--- EXTRACTED MATERIAL ---
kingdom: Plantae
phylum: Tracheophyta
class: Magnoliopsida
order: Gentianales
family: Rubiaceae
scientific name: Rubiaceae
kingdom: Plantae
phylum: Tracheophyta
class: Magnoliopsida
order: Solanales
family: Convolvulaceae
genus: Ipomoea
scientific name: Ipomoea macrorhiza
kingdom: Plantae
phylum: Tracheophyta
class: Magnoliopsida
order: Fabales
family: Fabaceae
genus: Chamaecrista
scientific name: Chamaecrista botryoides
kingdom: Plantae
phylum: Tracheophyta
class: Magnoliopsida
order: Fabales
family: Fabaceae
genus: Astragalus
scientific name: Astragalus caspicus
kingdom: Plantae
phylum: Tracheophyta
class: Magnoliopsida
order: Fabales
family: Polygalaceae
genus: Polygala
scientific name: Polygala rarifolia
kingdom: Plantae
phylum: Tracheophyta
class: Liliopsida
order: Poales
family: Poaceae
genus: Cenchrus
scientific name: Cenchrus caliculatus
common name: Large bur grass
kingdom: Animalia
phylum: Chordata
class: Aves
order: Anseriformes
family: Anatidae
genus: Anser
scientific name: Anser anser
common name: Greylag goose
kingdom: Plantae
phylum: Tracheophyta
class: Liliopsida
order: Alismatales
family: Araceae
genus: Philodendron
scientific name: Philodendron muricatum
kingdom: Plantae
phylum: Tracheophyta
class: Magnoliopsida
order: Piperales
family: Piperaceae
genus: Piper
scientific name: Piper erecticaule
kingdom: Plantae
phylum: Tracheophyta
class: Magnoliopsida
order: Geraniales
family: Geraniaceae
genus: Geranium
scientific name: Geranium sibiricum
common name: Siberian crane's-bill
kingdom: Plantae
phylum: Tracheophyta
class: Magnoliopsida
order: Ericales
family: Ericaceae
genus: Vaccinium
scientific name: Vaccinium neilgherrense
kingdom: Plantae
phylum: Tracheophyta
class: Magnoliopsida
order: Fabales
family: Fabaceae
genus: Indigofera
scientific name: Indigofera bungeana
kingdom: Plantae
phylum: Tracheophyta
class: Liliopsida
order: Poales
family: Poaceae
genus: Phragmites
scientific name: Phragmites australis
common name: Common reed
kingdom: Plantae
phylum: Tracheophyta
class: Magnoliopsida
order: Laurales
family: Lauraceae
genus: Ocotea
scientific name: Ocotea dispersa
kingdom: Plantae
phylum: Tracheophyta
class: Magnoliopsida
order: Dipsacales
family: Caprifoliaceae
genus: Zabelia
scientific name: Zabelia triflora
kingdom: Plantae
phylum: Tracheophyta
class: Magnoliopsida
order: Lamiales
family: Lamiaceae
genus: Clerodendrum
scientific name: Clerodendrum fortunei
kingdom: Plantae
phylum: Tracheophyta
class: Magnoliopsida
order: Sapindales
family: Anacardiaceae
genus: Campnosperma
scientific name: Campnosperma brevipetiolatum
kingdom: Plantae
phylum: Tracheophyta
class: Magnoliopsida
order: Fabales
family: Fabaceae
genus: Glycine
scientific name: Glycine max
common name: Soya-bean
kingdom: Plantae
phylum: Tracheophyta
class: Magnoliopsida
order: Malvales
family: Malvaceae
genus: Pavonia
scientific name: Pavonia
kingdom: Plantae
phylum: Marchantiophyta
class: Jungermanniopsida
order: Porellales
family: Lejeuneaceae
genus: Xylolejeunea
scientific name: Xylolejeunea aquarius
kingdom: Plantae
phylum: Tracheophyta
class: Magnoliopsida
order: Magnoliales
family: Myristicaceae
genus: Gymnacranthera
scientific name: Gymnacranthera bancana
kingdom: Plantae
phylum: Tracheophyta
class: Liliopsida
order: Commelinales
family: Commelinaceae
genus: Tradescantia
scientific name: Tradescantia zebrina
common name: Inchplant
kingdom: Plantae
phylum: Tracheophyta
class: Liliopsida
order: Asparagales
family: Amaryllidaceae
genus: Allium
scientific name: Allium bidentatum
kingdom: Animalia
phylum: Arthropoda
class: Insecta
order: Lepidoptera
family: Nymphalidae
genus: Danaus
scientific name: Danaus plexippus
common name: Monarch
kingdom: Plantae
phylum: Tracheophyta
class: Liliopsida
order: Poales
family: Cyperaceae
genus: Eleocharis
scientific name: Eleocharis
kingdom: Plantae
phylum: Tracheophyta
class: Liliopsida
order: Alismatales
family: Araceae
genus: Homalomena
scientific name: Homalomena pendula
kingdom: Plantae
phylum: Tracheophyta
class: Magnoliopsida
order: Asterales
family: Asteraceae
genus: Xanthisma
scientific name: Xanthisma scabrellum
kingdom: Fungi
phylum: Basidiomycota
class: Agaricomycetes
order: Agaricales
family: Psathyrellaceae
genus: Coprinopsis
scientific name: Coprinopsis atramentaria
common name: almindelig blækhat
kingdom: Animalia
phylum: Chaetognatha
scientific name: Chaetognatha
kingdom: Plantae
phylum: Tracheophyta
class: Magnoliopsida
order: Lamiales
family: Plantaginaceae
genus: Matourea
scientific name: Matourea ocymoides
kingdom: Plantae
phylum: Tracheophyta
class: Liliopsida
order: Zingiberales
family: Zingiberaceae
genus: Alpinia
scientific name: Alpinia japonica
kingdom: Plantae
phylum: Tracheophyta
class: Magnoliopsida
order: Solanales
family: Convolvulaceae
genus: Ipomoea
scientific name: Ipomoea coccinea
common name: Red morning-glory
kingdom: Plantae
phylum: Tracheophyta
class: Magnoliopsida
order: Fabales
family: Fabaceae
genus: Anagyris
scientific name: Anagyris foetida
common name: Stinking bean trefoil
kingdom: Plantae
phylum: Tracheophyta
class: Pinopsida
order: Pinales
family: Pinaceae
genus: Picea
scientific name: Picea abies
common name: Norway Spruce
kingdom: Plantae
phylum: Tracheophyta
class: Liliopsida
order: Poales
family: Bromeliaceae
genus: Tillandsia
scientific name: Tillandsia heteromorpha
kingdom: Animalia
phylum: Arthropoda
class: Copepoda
---
WORK INSTRUCTIONS:
Copy every line of the records above, from the first to the last, without changing a word.

OUTPUT FOR THIS EXERCISE:
kingdom: Plantae
phylum: Tracheophyta
class: Magnoliopsida
order: Gentianales
family: Rubiaceae
scientific name: Rubiaceae
kingdom: Plantae
phylum: Tracheophyta
class: Magnoliopsida
order: Solanales
family: Convolvulaceae
genus: Ipomoea
scientific name: Ipomoea macrorhiza
kingdom: Plantae
phylum: Tracheophyta
class: Magnoliopsida
order: Fabales
family: Fabaceae
genus: Chamaecrista
scientific name: Chamaecrista botryoides
kingdom: Plantae
phylum: Tracheophyta
class: Magnoliopsida
order: Fabales
family: Fabaceae
genus: Astragalus
scientific name: Astragalus caspicus
kingdom: Plantae
phylum: Tracheophyta
class: Magnoliopsida
order: Fabales
family: Polygalaceae
genus: Polygala
scientific name: Polygala rarifolia
kingdom: Plantae
phylum: Tracheophyta
class: Liliopsida
order: Poales
family: Poaceae
genus: Cenchrus
scientific name: Cenchrus caliculatus
common name: Large bur grass
kingdom: Animalia
phylum: Chordata
class: Aves
order: Anseriformes
family: Anatidae
genus: Anser
scientific name: Anser anser
common name: Greylag goose
kingdom: Plantae
phylum: Tracheophyta
class: Liliopsida
order: Alismatales
family: Araceae
genus: Philodendron
scientific name: Philodendron muricatum
kingdom: Plantae
phylum: Tracheophyta
class: Magnoliopsida
order: Piperales
family: Piperaceae
genus: Piper
scientific name: Piper erecticaule
kingdom: Plantae
phylum: Tracheophyta
class: Magnoliopsida
order: Geraniales
family: Geraniaceae
genus: Geranium
scientific name: Geranium sibiricum
common name: Siberian crane's-bill
kingdom: Plantae
phylum: Tracheophyta
class: Magnoliopsida
order: Ericales
family: Ericaceae
genus: Vaccinium
scientific name: Vaccinium neilgherrense
kingdom: Plantae
phylum: Tracheophyta
class: Magnoliopsida
order: Fabales
family: Fabaceae
genus: Indigofera
scientific name: Indigofera bungeana
kingdom: Plantae
phylum: Tracheophyta
class: Liliopsida
order: Poales
family: Poaceae
genus: Phragmites
scientific name: Phragmites australis
common name: Common reed
kingdom: Plantae
phylum: Tracheophyta
class: Magnoliopsida
order: Laurales
family: Lauraceae
genus: Ocotea
scientific name: Ocotea dispersa
kingdom: Plantae
phylum: Tracheophyta
class: Magnoliopsida
order: Dipsacales
family: Caprifoliaceae
genus: Zabelia
scientific name: Zabelia triflora
kingdom: Plantae
phylum: Tracheophyta
class: Magnoliopsida
order: Lamiales
family: Lamiaceae
genus: Clerodendrum
scientific name: Clerodendrum fortunei
kingdom: Plantae
phylum: Tracheophyta
class: Magnoliopsida
order: Sapindales
family: Anacardiaceae
genus: Campnosperma
scientific name: Campnosperma brevipetiolatum
kingdom: Plantae
phylum: Tracheophyta
class: Magnoliopsida
order: Fabales
family: Fabaceae
genus: Glycine
scientific name: Glycine max
common name: Soya-bean
kingdom: Plantae
phylum: Tracheophyta
class: Magnoliopsida
order: Malvales
family: Malvaceae
genus: Pavonia
scientific name: Pavonia
kingdom: Plantae
phylum: Marchantiophyta
class: Jungermanniopsida
order: Porellales
family: Lejeuneaceae
genus: Xylolejeunea
scientific name: Xylolejeunea aquarius
kingdom: Plantae
phylum: Tracheophyta
class: Magnoliopsida
order: Magnoliales
family: Myristicaceae
genus: Gymnacranthera
scientific name: Gymnacranthera bancana
kingdom: Plantae
phylum: Tracheophyta
class: Liliopsida
order: Commelinales
family: Commelinaceae
genus: Tradescantia
scientific name: Tradescantia zebrina
common name: Inchplant
kingdom: Plantae
phylum: Tracheophyta
class: Liliopsida
order: Asparagales
family: Amaryllidaceae
genus: Allium
scientific name: Allium bidentatum
kingdom: Animalia
phylum: Arthropoda
class: Insecta
order: Lepidoptera
family: Nymphalidae
genus: Danaus
scientific name: Danaus plexippus
common name: Monarch
kingdom: Plantae
phylum: Tracheophyta
class: Liliopsida
order: Poales
family: Cyperaceae
genus: Eleocharis
scientific name: Eleocharis
kingdom: Plantae
phylum: Tracheophyta
class: Liliopsida
order: Alismatales
family: Araceae
genus: Homalomena
scientific name: Homalomena pendula
kingdom: Plantae
phylum: Tracheophyta
class: Magnoliopsida
order: Asterales
family: Asteraceae
genus: Xanthisma
scientific name: Xanthisma scabrellum
kingdom: Fungi
phylum: Basidiomycota
class: Agaricomycetes
order: Agaricales
family: Psathyrellaceae
genus: Coprinopsis
scientific name: Coprinopsis atramentaria
common name: almindelig blækhat
kingdom: Animalia
phylum: Chaetognatha
scientific name: Chaetognatha
kingdom: Plantae
phylum: Tracheophyta
class: Magnoliopsida
order: Lamiales
family: Plantaginaceae
genus: Matourea
scientific name: Matourea ocymoides
kingdom: Plantae
phylum: Tracheophyta
class: Liliopsida
order: Zingiberales
family: Zingiberaceae
genus: Alpinia
scientific name: Alpinia japonica
kingdom: Plantae
phylum: Tracheophyta
class: Magnoliopsida
order: Solanales
family: Convolvulaceae
genus: Ipomoea
scientific name: Ipomoea coccinea
common name: Red morning-glory
kingdom: Plantae
phylum: Tracheophyta
class: Magnoliopsida
order: Fabales
family: Fabaceae
genus: Anagyris
scientific name: Anagyris foetida
common name: Stinking bean trefoil
kingdom: Plantae
phylum: Tracheophyta
class: Pinopsida
order: Pinales
family: Pinaceae
genus: Picea
scientific name: Picea abies
common name: Norway Spruce
kingdom: Plantae
phylum: Tracheophyta
class: Liliopsida
order: Poales
family: Bromeliaceae
genus: Tillandsia
scientific name: Tillandsia heteromorpha
kingdom: Animalia
phylum: Arthropoda
class: Copepoda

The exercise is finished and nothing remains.